Start of Records to use
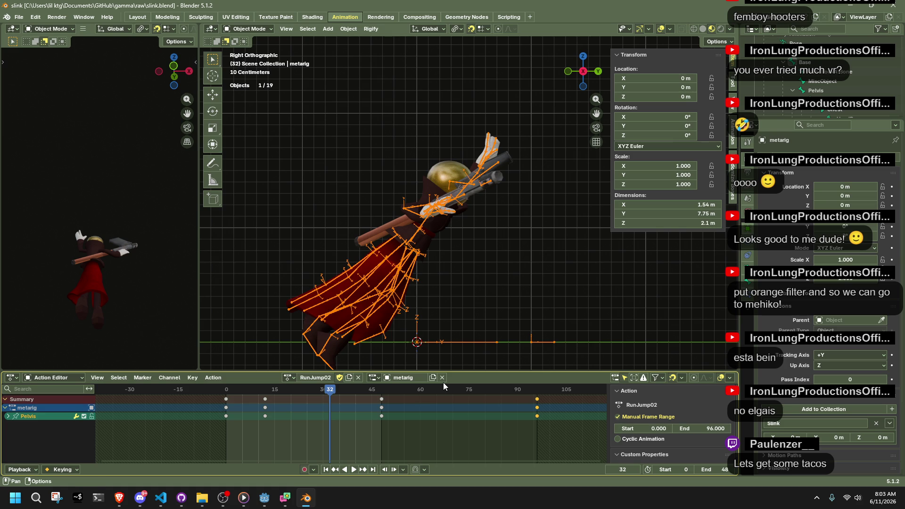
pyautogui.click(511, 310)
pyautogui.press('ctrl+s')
End of Records to use
Start of Records to use
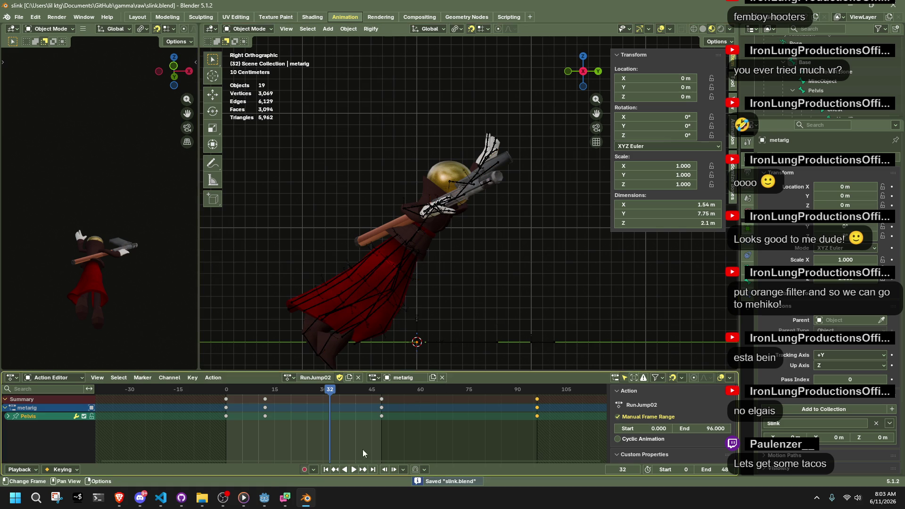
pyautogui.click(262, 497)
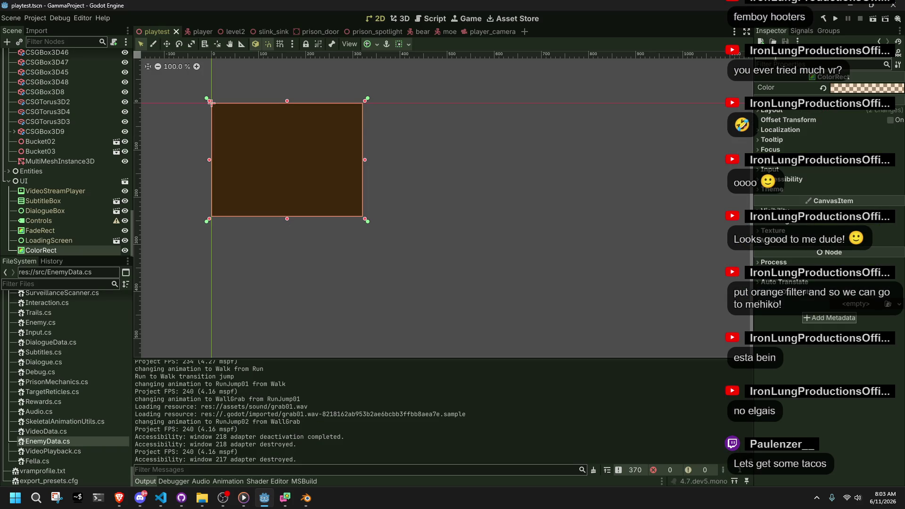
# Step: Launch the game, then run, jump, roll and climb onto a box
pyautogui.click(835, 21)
End of Records to use
▶ [Problem description]
Will you return exactly the lines above from the one with "# Step: Launch" down to the one with "pyautogui.click(835, 21)", counting both as part of the range?

▶ [Output of the task]
# Step: Launch the game, then run, jump, roll and climb onto a box
pyautogui.click(835, 21)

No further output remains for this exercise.